CONSIGNE A:
Répondez aux questions suivantes à partir de l'article sur Hideo Kojima.
(i) Selon Kojima, à combien de jeux joue-t-il par an, tout au plus ?
(ii) Lors de quel événement a-t-il déclaré ne jouer "presque jamais" aux jeux vidéo ?
(iii) Quels trois médias ont attribué la note de 10/10 à Death Stranding 2 ?

TEXTE FOURNI:
Hideo Kojima : "Pour créer des jeux uniques, il faut arrêter de jouer" – La méthode du génie derrière *Death Stranding 2*

Comment Hideo Kojima révolutionne le game design en évitant les jeux vidéo – et pourquoi ça marche

Le créateur de Death Stranding 2: On the Beach (noté 10/10 par la critique) dévoile une méthode contre-intuitive : il ne joue qu’à un titre par an, préférant puiser son inspiration dans le cinéma d’auteur, la littérature expérimentale et les musées. Une approche qui explique l’audace narrative et les innovations techniques (moteur Decima, cargo physics) de ses œuvres. Entre Hayao Miyazaki et Fumito Ueda, Kojima prouve que l’art transcende les algorithmes – et que les chefs-d’œuvre naissent souvent hors des écrans.

A retenir :

  • Un créateur qui ne joue pas : Hideo Kojima limite son temps de jeu à "un titre par an", privilégiant le cinéma, la littérature et les arts visuels pour nourrir son inspiration.
  • Death Stranding 2 (10/10) : Comment le mélange entre moteur Decima (technologie) et narration poétique (art) a créé un jeu hors des codes AAA traditionnels.
  • L’art comme arme anti-conformisme : Comme Hayao Miyazaki ou Fumito Ueda, Kojima utilise des références extérieures au jeu vidéo pour éviter le fan service et innover.
  • La technologie au service de l’émotion : Décryptage des strand games et de la cargo physics, deux innovations nées d’une vision artistique, pas d’une logique marketing.
  • Le paradoxe Kojima : Il écoute les joueurs, mais refuse de se soumettre à leurs attentes – une philosophie qui divise, mais qui paie (critiques et ventes).

Le tabou de Kojima : "Je ne suis pas un joueur, et c’est une force"

Quand Hideo Kojima, le père de Metal Gear Solid et de Death Stranding 2: On the Beach, déclare lors de la New Global Sport Conference qu’il ne joue "presque jamais" aux jeux vidéo, l’assistance reste bouche bée. Dans une industrie où les créateurs passent des centaines d’heures à analyser la concurrence, cette confession sonne comme une hérésie. Pourtant, c’est précisément cette distance qui explique pourquoi ses œuvres, comme Death Stranding 2 (noté 10/10 par IGN, GameSpot et Famitsu), défient les conventions.

"Je teste mes propres jeux pour les améliorer, mais mon vrai travail commence quand j’éteins la console", confie-t-il. À la place, il engloutit des films cultes (de Tarkovski à Kubrick), dévorer des romans avant-gardistes (comme ceux de Haruki Murakami), et arpente les musées à la recherche d’émotions brutes. "Un jeu par an, tout au plus. Le reste du temps, je cherche l’inspiration là où personne ne regarde.", précise-t-il. Une méthode qui rappelle étrangement celle de Hayao Miyazaki (Studio Ghibli), pour qui l’observation du monde réel prime sur les références sectaires.

ENREGISTREMENTS FOURNIS:
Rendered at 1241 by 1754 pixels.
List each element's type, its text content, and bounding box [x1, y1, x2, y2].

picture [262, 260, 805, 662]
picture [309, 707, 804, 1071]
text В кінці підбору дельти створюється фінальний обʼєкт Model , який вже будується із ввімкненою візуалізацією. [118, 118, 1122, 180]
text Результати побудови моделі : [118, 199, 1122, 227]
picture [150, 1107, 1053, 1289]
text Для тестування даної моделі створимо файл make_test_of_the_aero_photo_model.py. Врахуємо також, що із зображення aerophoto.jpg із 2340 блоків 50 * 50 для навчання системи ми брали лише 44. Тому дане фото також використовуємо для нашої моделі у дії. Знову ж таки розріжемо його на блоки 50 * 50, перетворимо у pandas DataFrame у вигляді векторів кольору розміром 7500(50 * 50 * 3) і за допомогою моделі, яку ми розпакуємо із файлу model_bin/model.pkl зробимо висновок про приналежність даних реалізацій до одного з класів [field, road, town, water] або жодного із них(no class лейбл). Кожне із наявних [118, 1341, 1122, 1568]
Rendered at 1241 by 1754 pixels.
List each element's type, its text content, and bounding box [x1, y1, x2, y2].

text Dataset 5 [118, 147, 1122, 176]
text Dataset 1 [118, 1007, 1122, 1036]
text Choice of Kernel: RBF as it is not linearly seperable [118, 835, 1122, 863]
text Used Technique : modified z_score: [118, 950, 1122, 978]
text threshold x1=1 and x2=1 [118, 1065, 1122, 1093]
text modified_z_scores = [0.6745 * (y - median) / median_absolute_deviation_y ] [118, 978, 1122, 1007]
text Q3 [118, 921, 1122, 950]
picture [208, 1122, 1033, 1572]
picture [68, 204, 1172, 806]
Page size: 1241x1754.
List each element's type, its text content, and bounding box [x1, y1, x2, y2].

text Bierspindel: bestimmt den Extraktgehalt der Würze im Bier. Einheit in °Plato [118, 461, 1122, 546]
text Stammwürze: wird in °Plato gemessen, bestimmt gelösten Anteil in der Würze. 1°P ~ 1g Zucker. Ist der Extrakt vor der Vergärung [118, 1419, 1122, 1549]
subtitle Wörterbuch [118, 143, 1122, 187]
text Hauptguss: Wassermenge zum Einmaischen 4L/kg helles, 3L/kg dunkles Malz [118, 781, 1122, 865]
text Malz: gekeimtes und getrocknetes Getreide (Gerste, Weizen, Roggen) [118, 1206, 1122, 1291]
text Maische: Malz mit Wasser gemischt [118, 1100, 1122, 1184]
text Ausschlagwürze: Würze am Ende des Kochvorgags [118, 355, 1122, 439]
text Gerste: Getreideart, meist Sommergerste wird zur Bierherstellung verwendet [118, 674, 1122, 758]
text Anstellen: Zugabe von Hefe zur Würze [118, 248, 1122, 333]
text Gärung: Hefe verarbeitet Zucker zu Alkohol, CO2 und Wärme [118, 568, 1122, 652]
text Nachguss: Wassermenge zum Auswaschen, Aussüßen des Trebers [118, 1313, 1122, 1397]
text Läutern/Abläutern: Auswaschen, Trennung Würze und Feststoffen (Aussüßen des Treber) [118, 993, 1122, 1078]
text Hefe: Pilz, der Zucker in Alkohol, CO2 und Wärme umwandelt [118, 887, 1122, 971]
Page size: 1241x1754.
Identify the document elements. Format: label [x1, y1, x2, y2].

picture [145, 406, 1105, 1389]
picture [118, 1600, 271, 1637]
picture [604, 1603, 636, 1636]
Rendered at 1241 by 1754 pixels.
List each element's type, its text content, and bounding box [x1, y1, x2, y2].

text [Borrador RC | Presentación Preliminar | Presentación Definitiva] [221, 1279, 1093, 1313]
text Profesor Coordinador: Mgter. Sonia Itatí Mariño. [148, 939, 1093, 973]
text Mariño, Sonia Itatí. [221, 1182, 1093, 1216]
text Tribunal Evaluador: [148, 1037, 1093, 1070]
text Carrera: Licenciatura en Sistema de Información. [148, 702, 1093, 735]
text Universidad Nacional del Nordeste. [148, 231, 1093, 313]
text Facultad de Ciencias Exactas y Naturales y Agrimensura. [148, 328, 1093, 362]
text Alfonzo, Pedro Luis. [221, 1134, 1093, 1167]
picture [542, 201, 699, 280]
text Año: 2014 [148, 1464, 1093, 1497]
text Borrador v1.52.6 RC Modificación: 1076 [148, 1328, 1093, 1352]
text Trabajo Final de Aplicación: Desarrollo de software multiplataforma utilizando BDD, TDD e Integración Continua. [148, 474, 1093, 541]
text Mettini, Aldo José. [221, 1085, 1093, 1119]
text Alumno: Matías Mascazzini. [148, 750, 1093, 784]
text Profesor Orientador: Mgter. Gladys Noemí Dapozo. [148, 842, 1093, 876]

CONSIGNE B: Recopiez à l'identique les lignes des enregistrements, de la toute première jusqu'à celle qui contient "text Для тестування", cette dernière comprise.

RÉPONSE RÉDIGÉE A:
(i) Un seul jeu par an, tout au plus.
(ii) Lors de la New Global Sport Conference.
(iii) IGN, GameSpot et Famitsu.

RÉPONSE RÉDIGÉE B:
Rendered at 1241 by 1754 pixels.
List each element's type, its text content, and bounding box [x1, y1, x2, y2].

picture [262, 260, 805, 662]
picture [309, 707, 804, 1071]
text В кінці підбору дельти створюється фінальний обʼєкт Model , який вже будується із ввімкненою візуалізацією. [118, 118, 1122, 180]
text Результати побудови моделі : [118, 199, 1122, 227]
picture [150, 1107, 1053, 1289]
text Для тестування даної моделі створимо файл make_test_of_the_aero_photo_model.py. Врахуємо також, що із зображення aerophoto.jpg із 2340 блоків 50 * 50 для навчання системи ми брали лише 44. Тому дане фото також використовуємо для нашої моделі у дії. Знову ж таки розріжемо його на блоки 50 * 50, перетворимо у pandas DataFrame у вигляді векторів кольору розміром 7500(50 * 50 * 3) і за допомогою моделі, яку ми розпакуємо із файлу model_bin/model.pkl зробимо висновок про приналежність даних реалізацій до одного з класів [field, road, town, water] або жодного із них(no class лейбл). Кожне із наявних [118, 1341, 1122, 1568]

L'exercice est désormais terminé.